Sidang dengan agenda pembacaan surat tuntutan yang dipimpin ketua majelis hakim Tiwik didampingi Douglas Napitupulu dan Andi Bayu, lima orang terdakwa yakni Satria Nanda, Sigit Sarwo Edi, Fadilah, Wan Rahmat Kurniawan dan Rahmadi dituntut dengan pidana mati oleh Tim JPU dari Kejari Batam dan Kejati Kepri.
"Menuntut agar terdakwa Satria Nanda, Sigit Sarwo Edi, Fadilah, Wan Rahmat Kurniawan dan Rahmadi dijatuhi hukuman dengan pidana mati," kata JPU Alinaex saat membacakan amar tuntutannya.

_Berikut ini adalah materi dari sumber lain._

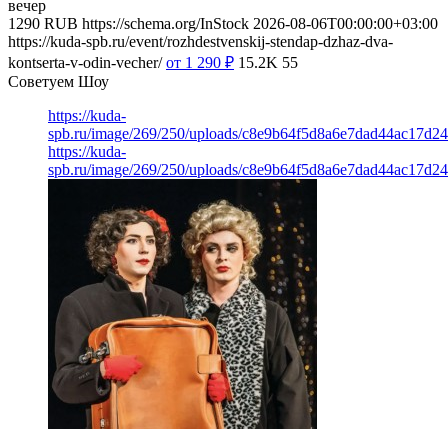
вечер
1290
RUB
https://schema.org/InStock
2026-08-06T00:00:00+03:00
https://kuda-spb.ru/event/rozhdestvenskij-stendap-dzhaz-dva-
kontserta-v-odin-vecher/
от 1 290
₽
15.2K
55
Советуем Шоу
https://kuda-
spb.ru/image/269/250/uploads/c8e9b64f5d8a6e7dad44ac17d24
https://kuda-
spb.ru/image/269/250/uploads/c8e9b64f5d8a6e7dad44ac17d24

Sementara itu, kata Alinaex, kelima terdakwa lain, yakni Alex Candra, Junaidi, Ibnu Ma'ruf Rambe dan Haryanto serta Jaka Surya dituntut dengan pidana penjara seumur hidup.
Dalam amar tuntutannya, tim JPU yang terdiri dari Susanto Martua, Alinaex, Franky, Abdullah dan Gustrio serta Aditya, para terdakwa dinilai telah bersalah melakukan permufakatan jahat, penyalahgunaan kewenangan, serta keterlibatan dalam peredaran gelap narkotika oleh aparat negara.

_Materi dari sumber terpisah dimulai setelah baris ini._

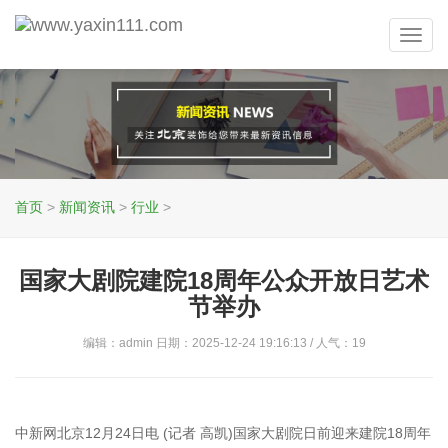
Toggl
navig
首页
>
新闻资讯
>
行业
>
国家大剧院建院18周年公众开放日艺术
节举办
编辑：admin 日期：2025-12-24 19:16:13 / 人气：
19
中新网北京12月24日电 (记者 高凯)国家大剧院日前迎来建院18周年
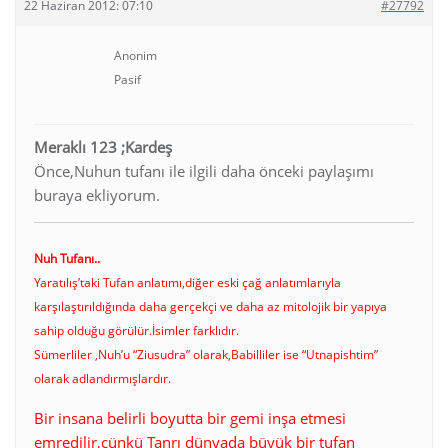
22 Haziran 2012: 07:10
#27792
Anonim
Pasif
Meraklı 123 ;Kardeş
Önce,Nuhun tufanı ile ilgili daha önceki paylaşımı
buraya ekliyorum.
Nuh Tufanı..
Yaratılış’taki Tufan anlatımı,diğer eski çağ anlatımlarıyla
karşılaştırıldığında daha gerçekçi ve daha az mitolojik bir yapıya
sahip olduğu görülür.İsimler farklıdır.
Sümerliler ,Nuh’u “Ziusudra” olarak,Babilliler ise “Utnapishtim”
olarak adlandırmışlardır.
Bir insana belirli boyutta bir gemi inşa etmesi
emredilir,çünkü Tanrı dünyada büyük bir tufan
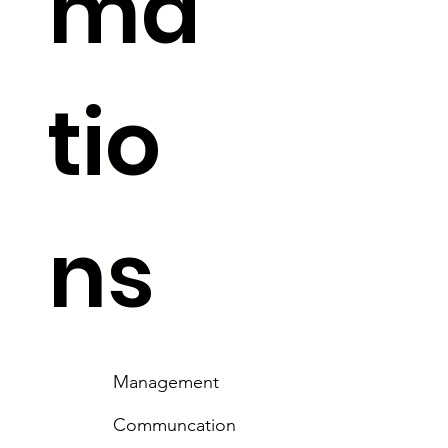
ma
tio
ns
Management
Communcation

"Menyatakan para terdakwa telah terbukti secara sah dan meyakinkan bersalah melanggar pasal 114 ayat (2) Jo pasal 132 ayat (1) UU RI nomor 35 Tahun 2009 tentang Narkotika," kata tim JPU secara bergantian.

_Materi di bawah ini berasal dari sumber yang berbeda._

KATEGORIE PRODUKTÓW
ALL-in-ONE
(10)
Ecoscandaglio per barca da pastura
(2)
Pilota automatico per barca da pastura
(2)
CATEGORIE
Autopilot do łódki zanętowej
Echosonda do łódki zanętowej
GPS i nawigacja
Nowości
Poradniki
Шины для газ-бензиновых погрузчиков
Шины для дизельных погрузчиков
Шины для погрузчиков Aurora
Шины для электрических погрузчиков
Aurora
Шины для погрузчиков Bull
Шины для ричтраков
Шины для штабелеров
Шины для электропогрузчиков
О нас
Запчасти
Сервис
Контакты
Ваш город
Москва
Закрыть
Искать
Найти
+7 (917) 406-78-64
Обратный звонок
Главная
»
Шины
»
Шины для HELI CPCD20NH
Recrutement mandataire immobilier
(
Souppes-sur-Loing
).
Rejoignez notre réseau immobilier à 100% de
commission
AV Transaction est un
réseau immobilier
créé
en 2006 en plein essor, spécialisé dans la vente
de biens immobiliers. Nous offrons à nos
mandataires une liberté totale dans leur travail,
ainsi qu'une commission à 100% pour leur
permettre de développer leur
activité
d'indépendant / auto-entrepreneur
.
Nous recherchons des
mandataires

Sebelum menuntut para terdakwa, kata JPU, ada hal yang menjadi pertimbangan sebelum melakukan penuntutan. Di antaranya, hal memberatkan dan hal meringankan.
Hal memberatkan, perbuatan para terdakwa tidak mendukung program pemerintah dalam upaya pemberantasan tindak pidana Narkotika. Selain itu, perbuatan para terdakwa dilakukan secara terencana, sistematis, dan terkait dengan jaringan sindikat narkotika internasional.
Jaksa menilai tak ada satu pun alasan yang bisa meringankan. Sebaliknya, sejumlah hal memperberat tuntutan Satria Nanda dan 9 anggotanya. Sebab, mereka adalah aparat penegak hukum yang justru menyalahgunakan jabatan, dan selama proses persidangan mereka dinilai tak kooperatif.
"Terdakwa berbelit-belit dan tidak mengakui perbuatannya," kata Alinaex.
Untuk diketahui, perkara ini bermula dari pengungkapan penyelundupan 50 kilogram sabu dari Malaysia oleh Subnit I Satresnarkoba Polresta Barelang pada Juni 2024. Sebanyak 6 kilogram disebut diberikan kepada pihak pengantar di wilayah perbatasan Malaysia, sementara 44 kilogram sisanya dibawa ke Batam.
Dari jumlah tersebut, 35 kilogram dimasukkan dalam laporan perkara dengan tiga terdakwa, yakni Efendi, Sahroni, dan Nelly. Namun, hasil penyelidikan dan fakta persidangan mengungkap bahwa sembilan kilogram sabu tidak pernah dilaporkan. Barang bukti tersebut diduga disisihkan dan diperdagangkan secara ilegal.
Sebagian dari sabu itu ditemukan di Tembilahan, Riau, dengan melibatkan anggota Subnit II dan seorang anggota Bareskrim Polri. Sisanya diduga diedarkan oleh dua terdakwa lainnya, Aziz Martua Siregar dan Zulkifli Simanjuntak, yang merupakan mantan aparat dan kini disebut sebagai bandar narkoba.
Selain Kompol Satria Nanda, terdapat 11 terdakwa lain dalam perkara ini. Mereka antara lain Shigit Sarwo Edhi, Ibnu Ma'ruf Rambe, Rahmadi, Fadillah, Wan Rahmat Kurniawan, Alex Chandra, Jaka Surya, Junaidi, dan Aryanto, yang keseluruhannya merupakan mantan anggota satuan narkoba Polresta Barelang. Sementara dua warga sipil lainnya adalah Aziz Martua Siregar dan Zulkifli Simanjuntak.
Kasus ini menjadi sorotan karena melibatkan oknum aparat penegak hukum dalam peredaran narkotika yang seharusnya mereka berantas.